[Named joint coordinates]
⟨

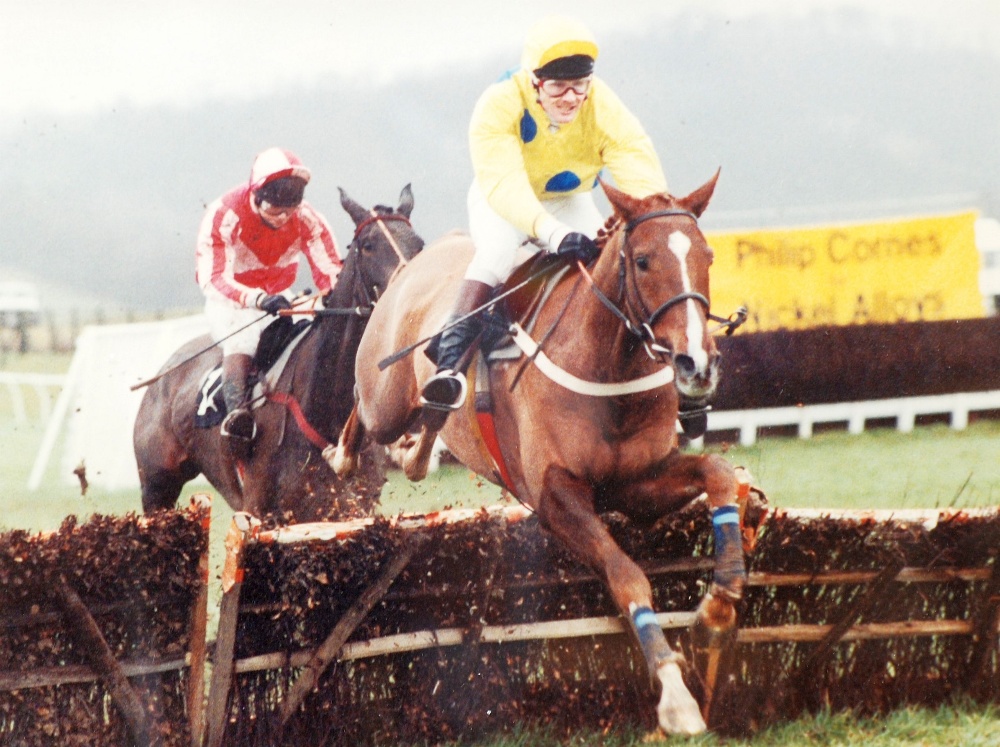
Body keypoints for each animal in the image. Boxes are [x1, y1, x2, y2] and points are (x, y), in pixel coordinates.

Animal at [134, 186, 426, 524]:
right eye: (367, 245)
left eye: (420, 244)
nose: (412, 295)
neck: (326, 410)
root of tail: (163, 375)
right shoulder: (263, 510)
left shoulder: (350, 508)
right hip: (157, 488)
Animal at [332, 171, 752, 736]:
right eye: (643, 260)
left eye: (707, 255)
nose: (696, 364)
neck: (606, 365)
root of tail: (411, 262)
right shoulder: (556, 497)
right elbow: (626, 575)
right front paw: (675, 695)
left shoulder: (636, 483)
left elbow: (719, 470)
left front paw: (719, 605)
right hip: (385, 399)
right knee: (363, 407)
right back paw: (345, 455)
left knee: (429, 422)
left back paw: (413, 454)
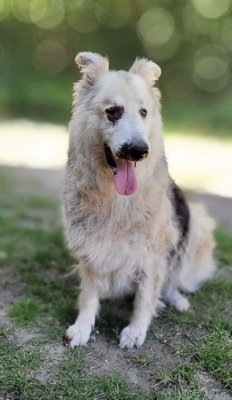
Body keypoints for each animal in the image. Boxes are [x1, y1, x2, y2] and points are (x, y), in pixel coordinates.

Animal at [62, 52, 216, 346]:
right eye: (113, 111)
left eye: (143, 113)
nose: (139, 151)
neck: (116, 198)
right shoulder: (91, 246)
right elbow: (89, 295)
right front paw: (83, 327)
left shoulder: (152, 253)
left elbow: (145, 297)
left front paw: (135, 330)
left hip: (197, 226)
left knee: (175, 279)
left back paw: (178, 299)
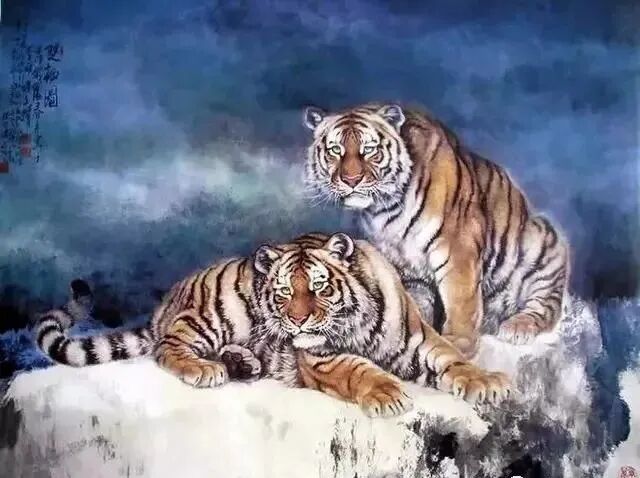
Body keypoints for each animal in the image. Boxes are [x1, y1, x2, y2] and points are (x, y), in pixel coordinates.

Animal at [35, 233, 511, 417]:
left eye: (319, 288)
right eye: (283, 292)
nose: (296, 319)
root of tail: (166, 302)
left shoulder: (419, 342)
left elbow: (452, 358)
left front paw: (487, 382)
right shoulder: (321, 358)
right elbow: (357, 369)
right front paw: (387, 394)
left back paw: (242, 362)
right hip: (211, 314)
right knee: (167, 348)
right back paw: (205, 369)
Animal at [303, 103, 569, 358]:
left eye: (369, 149)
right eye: (335, 150)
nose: (351, 180)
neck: (383, 210)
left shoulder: (458, 248)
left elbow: (461, 302)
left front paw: (458, 346)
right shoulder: (403, 268)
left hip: (541, 242)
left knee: (546, 305)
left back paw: (517, 327)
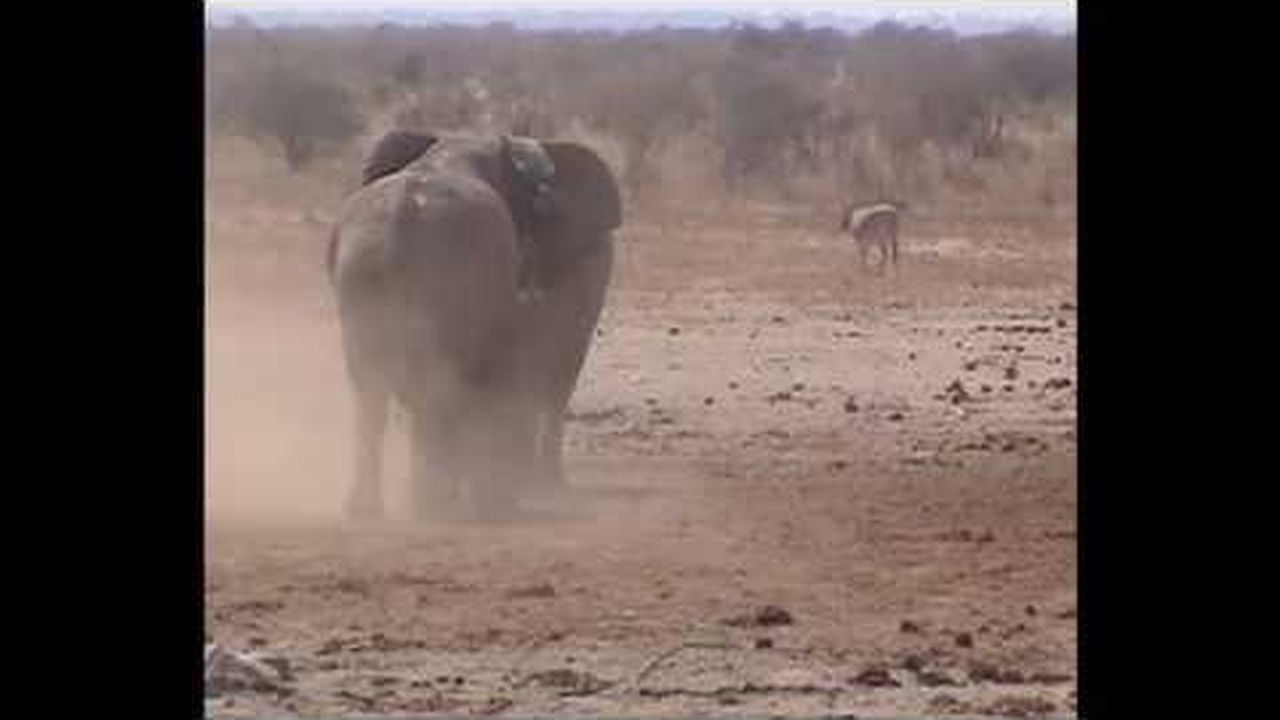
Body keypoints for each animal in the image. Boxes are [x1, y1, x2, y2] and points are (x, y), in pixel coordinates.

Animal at [328, 130, 622, 521]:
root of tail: (401, 222)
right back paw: (438, 503)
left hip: (362, 280)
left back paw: (376, 508)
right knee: (436, 386)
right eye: (543, 206)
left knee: (375, 390)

⟩

- _ACTION ITEM_: The pictures alone are to be left out when the data above is copied; all else must match exactly.

- _ANSWER BOX_:
Body keypoints for each animal in the image. Boxes are [x1, y1, x2, y2] and points are (x, y), in pixel coordinates.

Animal at [134, 186, 426, 524]:
right eye: (367, 245)
left eye: (420, 244)
nose: (412, 295)
neck: (326, 410)
root of tail: (163, 375)
right shoulder: (263, 510)
left shoulder: (350, 508)
right hip: (157, 488)
Animal at [332, 171, 752, 736]:
right eye: (643, 260)
left eye: (707, 255)
nose: (696, 364)
neck: (606, 365)
root of tail: (411, 262)
right shoulder: (556, 497)
right elbow: (626, 575)
right front paw: (675, 695)
left shoulder: (636, 483)
left elbow: (719, 470)
left front paw: (719, 605)
right hip: (385, 399)
right knee: (363, 407)
right back paw: (345, 455)
left knee: (429, 422)
left back paw: (413, 454)
Body keypoints for each animal in the image. Boxes are [x1, y1, x2, y2] and points are (x, y), in pixel coordinates.

Animal at [62, 52, 216, 346]:
right eye: (113, 111)
left eye: (143, 113)
nose: (139, 151)
neck: (116, 198)
right shoulder: (91, 246)
right elbow: (89, 295)
right front paw: (83, 327)
left shoulder: (152, 253)
left elbow: (145, 297)
left front paw: (135, 330)
left hip: (197, 226)
left knee: (175, 279)
left back paw: (178, 299)
Body keypoints for each animal in the image. Boxes are [x1, y1, x2, y2] and points are (x, y), in pixel coordinates.

Animal at [35, 233, 511, 417]:
left eye: (319, 288)
right eye: (283, 292)
nose: (296, 319)
root of tail: (166, 302)
left shoulder: (419, 342)
left elbow: (452, 358)
left front paw: (487, 382)
right shoulder: (321, 358)
right elbow: (357, 369)
right front paw: (387, 394)
left back paw: (242, 362)
right hip: (211, 314)
right knee: (167, 348)
right back paw: (205, 369)
Animal at [303, 103, 569, 358]:
left eye: (369, 149)
right eye: (335, 150)
nose: (351, 180)
neck: (383, 210)
left shoulder: (458, 248)
left elbow: (461, 302)
left front paw: (458, 346)
right shoulder: (403, 268)
left hip: (541, 242)
left knee: (546, 305)
left back paw: (517, 327)
Body keypoints for each animal in the image. Boxes are [x1, y1, x2, y2] and points are (x, y), in pixel coordinates.

Animal at [328, 130, 622, 521]:
root of tail: (401, 222)
right back paw: (438, 503)
left hip: (362, 280)
left back paw: (376, 508)
right knee: (436, 386)
right eye: (543, 206)
left knee: (375, 390)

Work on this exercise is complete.